For the kernel the benefits of ELF/PE is really minor. IIRC linux uses a zipped flat binary so why shouldn't it be possible to use a flat binary? I use flat binary myself...

You can use also the older a.out object type instead of elf or coff with the DJGPP.
Look here at the make process: http://www.henkessoft.de/OS_Dev/Bilder/make_process.PNG

skyking wrote:Using flat binary works perfectly well, check the manual for gnu linker on how to write linker scripts which might be useful. The logical location for the loaded code has to be fixed (or the code has to be truly position independent), for executables this is normally the case anyway. Zeros don't have to be stored in the file since you could put the text and data sections together and add symbols indicating where the bss section is (so it can be zeroed out by the crt-startup).

For the kernel the benefits of ELF/PE is really minor. IIRC linux uses a zipped flat binary so why shouldn't it be possible to use a flat binary? I use flat binary myself...

Linux at one time used a flat binary I'm sure, but these days it uses the ELF format. It's compressed, with the decompressor code prepended.

Perhaps the biggest advantage of the ELF format early on in a kernel is being able to get the exact layout you want, including adding all kinds of extra sections, and being able to map the kernel code to read only pages in memory, while the data can be read/write.

Newer versions of binutils can do compression of individual sections of ELF binaries. I believe it is zlib based compression, but you'll have to check the documentation for specifics. It's something that must be compiled in, of course, and I believe it's still disabled by default, but I haven't looked at that in a while.

quok wrote: Linux at one time used a flat binary I'm sure, but these days it uses the ELF format. It's compressed, with the decompressor code prepended.

Actually my linux (2.6.26) kernel does not look very much like an elf (starts with EA 05 00 C0), so I don't think that's correct.

skyking wrote:

quok wrote: Linux at one time used a flat binary I'm sure, but these days it uses the ELF format. It's compressed, with the decompressor code prepended.

Actually my linux (2.6.26) kernel does not look very much like an elf (starts with EA 05 00 C0), so I don't think that's correct.
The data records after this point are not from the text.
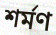
শর্মণ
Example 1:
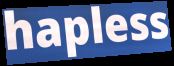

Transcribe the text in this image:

hapless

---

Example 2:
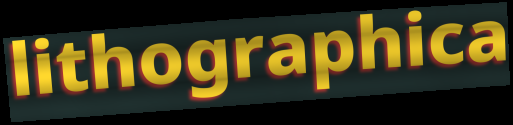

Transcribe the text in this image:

lithographica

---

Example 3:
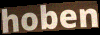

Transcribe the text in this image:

hoben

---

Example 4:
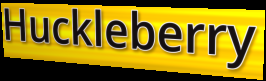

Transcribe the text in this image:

Huckleberry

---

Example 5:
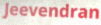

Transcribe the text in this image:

Jeevendran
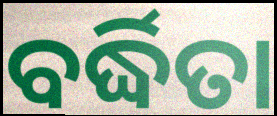
ବର୍ଦ୍ଧିତା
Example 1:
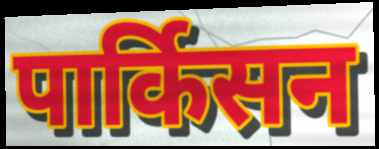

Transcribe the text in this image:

पार्किसन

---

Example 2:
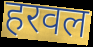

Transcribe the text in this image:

हरवल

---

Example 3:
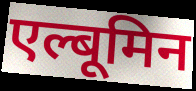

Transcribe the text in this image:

एल्बूमिन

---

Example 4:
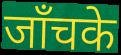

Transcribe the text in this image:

जाँचके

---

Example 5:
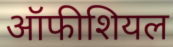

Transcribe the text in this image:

ऑफीशियल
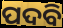
ପଦବି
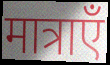
मात्राएँ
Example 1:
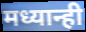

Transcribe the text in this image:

मध्यान्ही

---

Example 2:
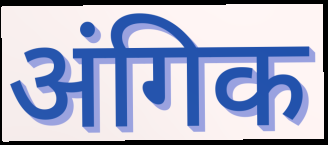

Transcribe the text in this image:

अंगिक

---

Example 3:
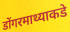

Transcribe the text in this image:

डोंगरमाथ्याकडे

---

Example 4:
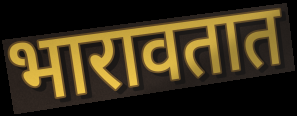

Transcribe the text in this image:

भारावतात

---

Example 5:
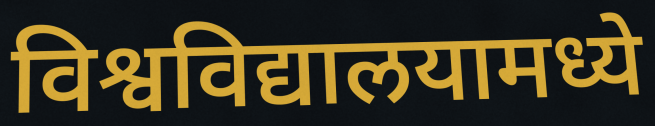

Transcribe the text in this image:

विश्वविद्यालयामध्ये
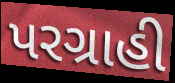
પરગ્રાહી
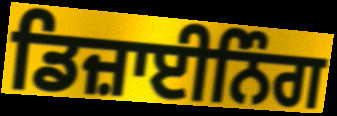
ਡਿਜ਼ਾਈਨਿੰਗ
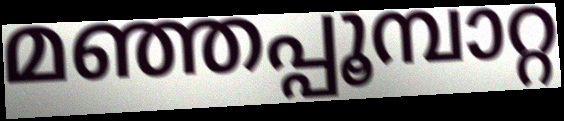
മഞ്ഞപ്പൂമ്പാറ്റ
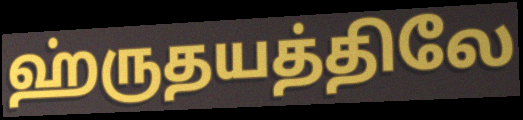
ஹ்ருதயத்திலே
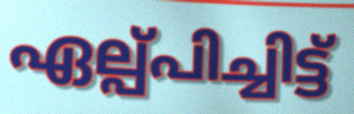
ഏല്പ്പിച്ചിട്ട്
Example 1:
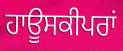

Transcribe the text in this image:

ਹਾਊਸਕੀਪਰਾਂ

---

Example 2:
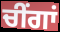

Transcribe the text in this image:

ਚੀਂਗਾਂ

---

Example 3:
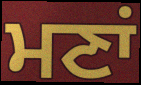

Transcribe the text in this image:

ਮਣਾਂ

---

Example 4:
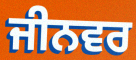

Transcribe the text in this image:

ਜੀਨਵਰ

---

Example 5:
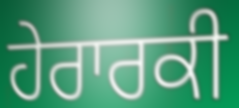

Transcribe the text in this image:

ਹੇਰਾਰਕੀ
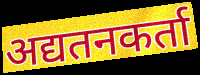
अद्यतनकर्ता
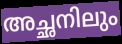
അച്ഛനിലും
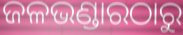
ଜଳଭଣ୍ଡାରଠାରୁ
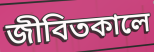
জীবিতকালে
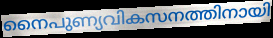
നൈപുണ്യവികസനത്തിനായി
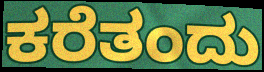
ಕರೆತಂದು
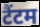
टैंटम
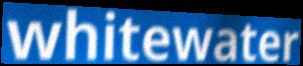
whitewater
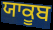
ਯਾਕੂਬ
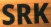
SRK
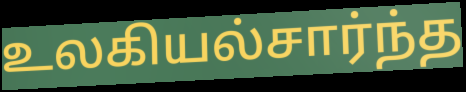
உலகியல்சார்ந்த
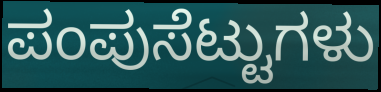
ಪಂಪುಸೆಟ್ಟುಗಳು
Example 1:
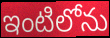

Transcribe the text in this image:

ఇంటిలోను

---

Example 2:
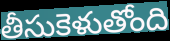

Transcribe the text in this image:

తీసుకెళుతోంది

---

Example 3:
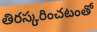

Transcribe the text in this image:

తిరస్కరించటంతో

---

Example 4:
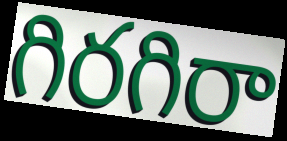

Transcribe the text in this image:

This is getting off topic, but look at the linker script that is used. For i386, this is arch/x86/kernel/vmlinux_32.lds.S, or for x86-64 it is arch/x86/kernel/vmlinux_64.lds.S. The bare kernel binary (vmlinux) is indeed an elf file. It is post-processed after linking, which if you did 'make bzImage' includes bzip2 compressing the kernel and adding setup and decompressor code to the front of the kernel. Check arch/x86/boot/Makefile for details.

quok wrote:

skyking wrote:

quok wrote: Linux at one time used a flat binary I'm sure, but these days it uses the ELF format. It's compressed, with the decompressor code prepended.

Actually my linux (2.6.26) kernel does not look very much like an elf (starts with EA 05 00 C0), so I don't think that's correct.

This is getting off topic, but look at the linker script that is used. For i386, this is arch/x86/kernel/vmlinux_32.lds.S, or for x86-64 it is arch/x86/kernel/vmlinux_64.lds.S. The bare kernel binary (vmlinux) is indeed an elf file. It is post-processed after linking, which if you did 'make bzImage' includes bzip2 compressing the kernel and adding setup and decompressor code to the front of the kernel. Check arch/x86/boot/Makefile for details.

Well, just because you have elf files in the build process does not make the end result an elf file (I've got the end result here). And for the advantage of using the information in the elf headers to determine where the kernel will be located is not only an advantage since it's requires more of the boot loader and the kernel. It's more than just loading the ELF sections at the correct location to take the advantages - the kernel has to be flexible enough to be able to reside and work on any location as well.